▶ _EXCERPT TO READ_
※

Quentin D. Young
President-Elect, American Public Health Association

Summary of Paper:
The Case Against Profit-Driven Managed Care
Presented at
Envisioning Ethical Atlernatives in Health Care
9 December 1996

Summary:
HMOs like Kaiser Permanent and HIP were wonderful innovations—economy of scale and group prac-tice and emphasis on prevention—that brought health care to a lot of working people in America. They're not to be confused with today's for--profit corporate-run HMOs. Until we get that clear, we are going to be using a jargon that makes no sense.

The efficient managers of the new managed care systems are charged morally, ethically, fiscally, and legally to maximize profits for the investors. A proper health care system should be animated ultimately to heighten the health status of the nation's population.

Let the United States join the rest of the human race, at least the Western industrial world, and recognize that health care is a right. It is a responsibility of society to assure health care. We are in the process of abandoning our social responsibility for health care. We cannot let that happen. We need to enact a national tax-based insurance, Medicare for everybody, and end the destructive linkage of insurance with employment.

Managed care is destroying carefully crafted arrangements in this country. Patient choice is disappearing. Physician incentives are being subverted. Infrastructure is being pulled out. The nursing profession is being deprofessionalized as we talk. It has been accomplished with breathtaking speed. Today, we have all these untrained people who are displacing nurses at great patient peril. And, of course, the same kind of thing is going to happen to the medical profession next.

※

▶ _Chart analysis data_
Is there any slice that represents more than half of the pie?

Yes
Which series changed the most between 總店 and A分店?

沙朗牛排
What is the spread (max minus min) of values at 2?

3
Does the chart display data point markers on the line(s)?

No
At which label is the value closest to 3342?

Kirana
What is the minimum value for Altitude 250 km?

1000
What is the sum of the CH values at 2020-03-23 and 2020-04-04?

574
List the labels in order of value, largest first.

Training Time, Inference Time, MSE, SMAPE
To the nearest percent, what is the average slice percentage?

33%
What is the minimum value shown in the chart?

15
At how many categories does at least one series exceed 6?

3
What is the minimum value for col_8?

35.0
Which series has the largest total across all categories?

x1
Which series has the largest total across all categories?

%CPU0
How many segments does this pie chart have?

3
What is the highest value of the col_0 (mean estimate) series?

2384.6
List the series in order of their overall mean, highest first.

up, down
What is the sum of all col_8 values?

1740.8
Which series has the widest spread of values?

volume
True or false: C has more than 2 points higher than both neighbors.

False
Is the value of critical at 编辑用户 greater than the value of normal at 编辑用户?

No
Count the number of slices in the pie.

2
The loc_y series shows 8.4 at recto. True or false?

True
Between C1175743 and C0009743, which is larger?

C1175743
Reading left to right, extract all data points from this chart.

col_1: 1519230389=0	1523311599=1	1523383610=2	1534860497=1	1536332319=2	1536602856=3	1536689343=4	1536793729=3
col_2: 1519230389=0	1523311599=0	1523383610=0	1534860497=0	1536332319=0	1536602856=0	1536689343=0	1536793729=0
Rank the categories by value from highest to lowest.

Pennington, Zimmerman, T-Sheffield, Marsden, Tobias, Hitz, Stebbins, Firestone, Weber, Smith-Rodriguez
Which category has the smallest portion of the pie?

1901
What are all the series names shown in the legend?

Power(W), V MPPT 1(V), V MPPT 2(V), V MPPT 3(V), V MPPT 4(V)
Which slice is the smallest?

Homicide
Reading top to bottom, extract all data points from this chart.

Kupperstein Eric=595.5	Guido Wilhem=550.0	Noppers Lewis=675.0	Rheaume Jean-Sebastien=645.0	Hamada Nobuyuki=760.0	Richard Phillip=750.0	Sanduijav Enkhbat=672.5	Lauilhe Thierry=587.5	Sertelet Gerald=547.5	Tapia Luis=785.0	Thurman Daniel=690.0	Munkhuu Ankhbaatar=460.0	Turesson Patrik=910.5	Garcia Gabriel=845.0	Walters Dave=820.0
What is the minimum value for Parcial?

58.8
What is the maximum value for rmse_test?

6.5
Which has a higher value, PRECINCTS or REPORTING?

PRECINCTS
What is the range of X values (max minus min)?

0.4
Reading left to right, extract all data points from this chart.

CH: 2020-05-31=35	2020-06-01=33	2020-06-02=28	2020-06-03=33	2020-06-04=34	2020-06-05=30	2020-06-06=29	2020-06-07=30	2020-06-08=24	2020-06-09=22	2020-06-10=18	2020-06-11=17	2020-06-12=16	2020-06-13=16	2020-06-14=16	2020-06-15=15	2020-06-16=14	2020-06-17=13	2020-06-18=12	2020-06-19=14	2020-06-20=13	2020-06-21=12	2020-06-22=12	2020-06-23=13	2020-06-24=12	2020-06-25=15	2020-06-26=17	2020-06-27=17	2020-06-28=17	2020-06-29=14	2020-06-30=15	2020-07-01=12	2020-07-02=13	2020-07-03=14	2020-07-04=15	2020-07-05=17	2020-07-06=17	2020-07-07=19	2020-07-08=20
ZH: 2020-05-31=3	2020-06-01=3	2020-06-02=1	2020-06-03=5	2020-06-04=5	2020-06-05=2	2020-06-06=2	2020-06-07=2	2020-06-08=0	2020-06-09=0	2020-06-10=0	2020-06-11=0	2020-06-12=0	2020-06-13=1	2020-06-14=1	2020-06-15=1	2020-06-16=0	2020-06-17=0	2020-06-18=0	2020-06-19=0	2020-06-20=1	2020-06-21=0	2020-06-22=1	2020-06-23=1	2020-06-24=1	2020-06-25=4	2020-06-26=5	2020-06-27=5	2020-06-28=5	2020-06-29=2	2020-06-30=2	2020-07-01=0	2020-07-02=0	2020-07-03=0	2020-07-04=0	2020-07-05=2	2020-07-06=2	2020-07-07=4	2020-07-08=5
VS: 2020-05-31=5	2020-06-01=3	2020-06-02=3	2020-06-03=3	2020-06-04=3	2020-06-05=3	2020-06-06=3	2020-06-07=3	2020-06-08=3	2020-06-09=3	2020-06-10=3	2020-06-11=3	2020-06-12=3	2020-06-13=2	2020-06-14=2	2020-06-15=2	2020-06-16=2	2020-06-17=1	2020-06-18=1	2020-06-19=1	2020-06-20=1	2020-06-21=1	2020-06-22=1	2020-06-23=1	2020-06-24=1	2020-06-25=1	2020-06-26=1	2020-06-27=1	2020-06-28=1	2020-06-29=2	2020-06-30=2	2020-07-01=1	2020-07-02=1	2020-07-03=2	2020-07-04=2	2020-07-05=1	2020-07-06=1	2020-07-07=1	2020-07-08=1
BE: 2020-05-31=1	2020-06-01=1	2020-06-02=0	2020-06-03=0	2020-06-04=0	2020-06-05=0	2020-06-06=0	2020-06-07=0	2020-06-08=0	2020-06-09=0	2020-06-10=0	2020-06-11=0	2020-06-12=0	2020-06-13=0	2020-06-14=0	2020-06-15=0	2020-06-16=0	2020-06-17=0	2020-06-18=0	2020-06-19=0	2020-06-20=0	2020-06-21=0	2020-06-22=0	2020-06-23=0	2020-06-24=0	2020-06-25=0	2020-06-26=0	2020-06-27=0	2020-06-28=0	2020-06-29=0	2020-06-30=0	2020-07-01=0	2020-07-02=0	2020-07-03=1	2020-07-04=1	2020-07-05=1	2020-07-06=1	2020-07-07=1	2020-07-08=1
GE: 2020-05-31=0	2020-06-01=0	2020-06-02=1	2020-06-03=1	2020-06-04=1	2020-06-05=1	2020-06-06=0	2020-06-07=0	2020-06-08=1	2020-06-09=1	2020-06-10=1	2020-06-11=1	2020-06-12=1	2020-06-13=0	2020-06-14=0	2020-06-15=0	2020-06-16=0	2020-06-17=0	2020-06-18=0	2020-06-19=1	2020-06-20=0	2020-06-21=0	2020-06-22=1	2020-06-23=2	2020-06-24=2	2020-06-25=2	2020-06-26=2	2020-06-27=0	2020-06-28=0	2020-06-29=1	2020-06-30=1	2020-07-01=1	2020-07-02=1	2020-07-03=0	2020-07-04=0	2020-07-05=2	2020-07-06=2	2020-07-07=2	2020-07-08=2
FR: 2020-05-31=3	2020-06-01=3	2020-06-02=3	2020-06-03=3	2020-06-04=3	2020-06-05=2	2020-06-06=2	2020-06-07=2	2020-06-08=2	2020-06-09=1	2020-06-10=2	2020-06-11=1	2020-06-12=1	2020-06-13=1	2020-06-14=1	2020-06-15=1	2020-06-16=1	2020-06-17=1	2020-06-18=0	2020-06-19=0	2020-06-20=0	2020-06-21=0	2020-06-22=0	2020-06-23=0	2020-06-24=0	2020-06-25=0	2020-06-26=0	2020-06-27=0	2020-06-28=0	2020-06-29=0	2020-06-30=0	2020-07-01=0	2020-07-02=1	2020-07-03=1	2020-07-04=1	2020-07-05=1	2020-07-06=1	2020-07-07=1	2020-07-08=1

※

▶ _CHECK YOUR UNDERSTANDING_
**a.** From the managed care summary, copy the passage starting at "Managed care is" up to and including "medical profession next.".
**b.** According to the managed care summary, in what four ways are the managers of the new managed care systems charged to maximize profits for investors?

▶ _SOLUTIONS FOR EACH TASK_
**a.**
Managed care is destroying carefully crafted arrangements in this country. Patient choice is disappearing. Physician incentives are being subverted. Infrastructure is being pulled out. The nursing profession is being deprofessionalized as we talk. It has been accomplished with breathtaking speed. Today, we have all these untrained people who are displacing nurses at great patient peril. And, of course, the same kind of thing is going to happen to the medical profession next.

**b.** Morally, ethically, fiscally, and legally.